## TASK
Reproduce exactly, and only, the lines below from the one containing "705 287 18.08" through the one containing "188 185 2159.2".

Stored entries
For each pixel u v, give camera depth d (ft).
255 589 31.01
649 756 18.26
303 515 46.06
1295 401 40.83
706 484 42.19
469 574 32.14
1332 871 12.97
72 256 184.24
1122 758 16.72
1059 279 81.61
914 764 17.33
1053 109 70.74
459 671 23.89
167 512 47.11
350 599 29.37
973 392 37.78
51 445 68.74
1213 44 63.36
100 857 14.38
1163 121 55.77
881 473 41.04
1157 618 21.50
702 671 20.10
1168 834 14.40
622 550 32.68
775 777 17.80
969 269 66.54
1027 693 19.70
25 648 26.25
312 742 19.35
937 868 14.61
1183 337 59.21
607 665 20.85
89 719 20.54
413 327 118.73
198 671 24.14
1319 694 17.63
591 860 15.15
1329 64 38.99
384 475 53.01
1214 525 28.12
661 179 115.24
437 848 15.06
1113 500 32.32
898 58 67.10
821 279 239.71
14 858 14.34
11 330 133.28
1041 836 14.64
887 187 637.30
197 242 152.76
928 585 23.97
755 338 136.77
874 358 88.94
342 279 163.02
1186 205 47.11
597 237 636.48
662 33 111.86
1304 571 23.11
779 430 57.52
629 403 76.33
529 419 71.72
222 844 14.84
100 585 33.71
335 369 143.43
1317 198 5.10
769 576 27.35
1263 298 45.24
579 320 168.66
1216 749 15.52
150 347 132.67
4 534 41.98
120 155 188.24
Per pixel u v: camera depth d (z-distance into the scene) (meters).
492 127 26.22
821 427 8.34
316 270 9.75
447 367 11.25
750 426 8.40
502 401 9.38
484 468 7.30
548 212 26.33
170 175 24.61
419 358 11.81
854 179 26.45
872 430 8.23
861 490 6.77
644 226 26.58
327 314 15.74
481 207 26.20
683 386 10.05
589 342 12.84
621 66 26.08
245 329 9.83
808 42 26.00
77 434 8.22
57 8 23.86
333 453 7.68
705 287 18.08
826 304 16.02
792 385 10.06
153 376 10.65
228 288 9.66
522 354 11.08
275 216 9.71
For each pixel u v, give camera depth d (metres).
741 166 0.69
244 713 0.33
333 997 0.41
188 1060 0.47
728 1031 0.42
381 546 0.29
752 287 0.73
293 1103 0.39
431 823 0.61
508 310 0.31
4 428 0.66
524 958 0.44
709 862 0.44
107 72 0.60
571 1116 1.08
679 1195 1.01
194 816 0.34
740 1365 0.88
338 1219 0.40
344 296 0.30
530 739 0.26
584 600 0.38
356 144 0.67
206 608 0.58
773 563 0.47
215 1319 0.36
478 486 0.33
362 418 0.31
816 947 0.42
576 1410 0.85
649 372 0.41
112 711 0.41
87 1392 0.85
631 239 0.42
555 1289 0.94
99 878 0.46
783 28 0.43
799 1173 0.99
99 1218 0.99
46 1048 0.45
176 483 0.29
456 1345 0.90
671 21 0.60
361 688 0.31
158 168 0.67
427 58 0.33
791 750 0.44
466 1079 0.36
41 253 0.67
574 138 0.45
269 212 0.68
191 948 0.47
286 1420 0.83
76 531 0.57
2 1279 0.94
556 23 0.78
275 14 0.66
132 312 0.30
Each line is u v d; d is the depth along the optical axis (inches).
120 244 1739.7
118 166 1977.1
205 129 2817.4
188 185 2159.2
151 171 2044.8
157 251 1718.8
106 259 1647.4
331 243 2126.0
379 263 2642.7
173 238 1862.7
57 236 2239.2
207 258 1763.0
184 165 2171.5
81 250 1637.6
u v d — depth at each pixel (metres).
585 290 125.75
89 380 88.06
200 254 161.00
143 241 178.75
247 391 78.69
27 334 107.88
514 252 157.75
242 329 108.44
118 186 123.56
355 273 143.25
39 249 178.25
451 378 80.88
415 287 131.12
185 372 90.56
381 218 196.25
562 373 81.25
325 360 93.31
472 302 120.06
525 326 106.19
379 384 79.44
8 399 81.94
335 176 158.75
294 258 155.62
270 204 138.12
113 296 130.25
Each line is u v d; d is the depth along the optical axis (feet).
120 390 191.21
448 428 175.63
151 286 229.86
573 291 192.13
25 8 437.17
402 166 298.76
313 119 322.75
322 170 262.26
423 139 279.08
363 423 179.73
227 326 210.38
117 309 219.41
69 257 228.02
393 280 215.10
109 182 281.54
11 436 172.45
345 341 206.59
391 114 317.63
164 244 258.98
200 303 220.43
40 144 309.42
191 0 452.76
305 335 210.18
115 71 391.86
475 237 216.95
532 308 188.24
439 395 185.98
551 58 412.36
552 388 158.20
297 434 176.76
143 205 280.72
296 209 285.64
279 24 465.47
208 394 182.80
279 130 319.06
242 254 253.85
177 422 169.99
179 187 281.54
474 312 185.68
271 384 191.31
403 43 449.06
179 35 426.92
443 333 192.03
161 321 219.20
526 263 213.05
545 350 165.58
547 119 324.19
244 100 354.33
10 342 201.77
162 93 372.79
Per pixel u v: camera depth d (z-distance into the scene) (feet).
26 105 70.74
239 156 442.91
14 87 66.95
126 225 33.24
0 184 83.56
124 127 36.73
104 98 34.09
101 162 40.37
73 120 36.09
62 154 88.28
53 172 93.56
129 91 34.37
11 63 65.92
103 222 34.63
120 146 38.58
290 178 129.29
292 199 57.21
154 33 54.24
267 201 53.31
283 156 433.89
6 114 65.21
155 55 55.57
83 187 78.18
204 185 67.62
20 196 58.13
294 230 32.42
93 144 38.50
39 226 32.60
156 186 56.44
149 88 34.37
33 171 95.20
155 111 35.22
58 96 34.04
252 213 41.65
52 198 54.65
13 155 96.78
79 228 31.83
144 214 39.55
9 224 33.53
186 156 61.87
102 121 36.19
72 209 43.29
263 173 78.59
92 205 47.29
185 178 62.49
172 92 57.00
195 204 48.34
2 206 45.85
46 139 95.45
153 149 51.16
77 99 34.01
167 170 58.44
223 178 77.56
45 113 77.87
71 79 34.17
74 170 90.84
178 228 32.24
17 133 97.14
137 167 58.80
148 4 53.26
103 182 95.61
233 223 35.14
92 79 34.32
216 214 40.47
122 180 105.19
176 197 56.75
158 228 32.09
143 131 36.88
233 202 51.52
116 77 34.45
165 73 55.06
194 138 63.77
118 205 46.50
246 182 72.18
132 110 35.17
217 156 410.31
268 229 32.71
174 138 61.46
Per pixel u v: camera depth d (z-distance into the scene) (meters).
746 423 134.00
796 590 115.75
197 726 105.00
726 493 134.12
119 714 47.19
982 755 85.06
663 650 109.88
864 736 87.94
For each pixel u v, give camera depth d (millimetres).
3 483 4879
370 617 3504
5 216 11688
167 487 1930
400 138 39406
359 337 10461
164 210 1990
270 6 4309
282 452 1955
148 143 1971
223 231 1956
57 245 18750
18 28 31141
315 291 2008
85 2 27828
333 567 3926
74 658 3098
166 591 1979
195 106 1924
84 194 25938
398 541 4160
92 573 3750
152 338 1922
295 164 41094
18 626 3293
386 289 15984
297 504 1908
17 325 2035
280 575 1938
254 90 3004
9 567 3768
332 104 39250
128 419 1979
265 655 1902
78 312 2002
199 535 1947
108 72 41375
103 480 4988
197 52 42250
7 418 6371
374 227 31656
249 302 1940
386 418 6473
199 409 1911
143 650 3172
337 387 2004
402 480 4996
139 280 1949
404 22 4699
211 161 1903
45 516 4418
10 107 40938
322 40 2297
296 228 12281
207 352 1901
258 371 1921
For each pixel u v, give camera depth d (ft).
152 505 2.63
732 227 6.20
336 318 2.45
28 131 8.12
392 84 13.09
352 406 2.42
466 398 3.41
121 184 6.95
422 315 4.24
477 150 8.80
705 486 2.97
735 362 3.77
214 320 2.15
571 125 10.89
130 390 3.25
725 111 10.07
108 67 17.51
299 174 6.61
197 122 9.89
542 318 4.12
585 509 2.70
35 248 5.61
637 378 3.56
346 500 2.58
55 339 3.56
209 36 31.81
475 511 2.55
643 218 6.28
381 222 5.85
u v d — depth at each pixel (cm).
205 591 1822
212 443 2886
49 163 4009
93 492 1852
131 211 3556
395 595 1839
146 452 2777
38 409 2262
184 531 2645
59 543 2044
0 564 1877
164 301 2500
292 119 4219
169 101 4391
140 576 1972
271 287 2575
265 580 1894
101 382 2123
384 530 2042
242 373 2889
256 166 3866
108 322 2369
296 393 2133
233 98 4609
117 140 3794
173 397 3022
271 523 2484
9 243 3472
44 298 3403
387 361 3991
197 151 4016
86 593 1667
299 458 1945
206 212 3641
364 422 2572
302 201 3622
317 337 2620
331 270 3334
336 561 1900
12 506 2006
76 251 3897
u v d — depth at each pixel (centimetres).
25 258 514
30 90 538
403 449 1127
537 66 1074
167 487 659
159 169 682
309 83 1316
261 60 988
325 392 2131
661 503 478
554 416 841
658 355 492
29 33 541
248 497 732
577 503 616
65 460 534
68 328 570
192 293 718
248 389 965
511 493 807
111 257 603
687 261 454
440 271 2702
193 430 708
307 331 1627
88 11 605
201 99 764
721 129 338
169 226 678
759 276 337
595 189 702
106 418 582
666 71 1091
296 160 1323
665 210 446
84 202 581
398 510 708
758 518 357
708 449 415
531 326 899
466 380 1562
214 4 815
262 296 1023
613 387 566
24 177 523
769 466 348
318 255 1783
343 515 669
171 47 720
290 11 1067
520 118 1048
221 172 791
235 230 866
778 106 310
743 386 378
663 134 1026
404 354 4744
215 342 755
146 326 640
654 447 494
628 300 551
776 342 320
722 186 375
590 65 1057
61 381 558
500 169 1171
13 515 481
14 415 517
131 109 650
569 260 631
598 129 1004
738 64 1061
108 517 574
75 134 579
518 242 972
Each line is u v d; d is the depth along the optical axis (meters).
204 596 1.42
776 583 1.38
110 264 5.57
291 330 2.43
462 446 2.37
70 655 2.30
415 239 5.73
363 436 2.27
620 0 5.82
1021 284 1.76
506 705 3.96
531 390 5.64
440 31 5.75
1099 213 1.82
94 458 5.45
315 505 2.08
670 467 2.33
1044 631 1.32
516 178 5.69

## EXERCISE ANSWER
705 287 18.08
826 304 16.02
792 385 10.06
153 376 10.65
228 288 9.66
522 354 11.08
275 216 9.71
For each pixel u v, give camera depth d (metres).
741 166 0.69
244 713 0.33
333 997 0.41
188 1060 0.47
728 1031 0.42
381 546 0.29
752 287 0.73
293 1103 0.39
431 823 0.61
508 310 0.31
4 428 0.66
524 958 0.44
709 862 0.44
107 72 0.60
571 1116 1.08
679 1195 1.01
194 816 0.34
740 1365 0.88
338 1219 0.40
344 296 0.30
530 739 0.26
584 600 0.38
356 144 0.67
206 608 0.58
773 563 0.47
215 1319 0.36
478 486 0.33
362 418 0.31
816 947 0.42
576 1410 0.85
649 372 0.41
112 711 0.41
87 1392 0.85
631 239 0.42
555 1289 0.94
99 878 0.46
783 28 0.43
799 1173 0.99
99 1218 0.99
46 1048 0.45
176 483 0.29
456 1345 0.90
671 21 0.60
361 688 0.31
158 168 0.67
427 58 0.33
791 750 0.44
466 1079 0.36
41 253 0.67
574 138 0.45
269 212 0.68
191 948 0.47
286 1420 0.83
76 531 0.57
2 1279 0.94
556 23 0.78
275 14 0.66
132 312 0.30
Each line is u v d; d is the depth along the optical axis (inches).
120 244 1739.7
118 166 1977.1
205 129 2817.4
188 185 2159.2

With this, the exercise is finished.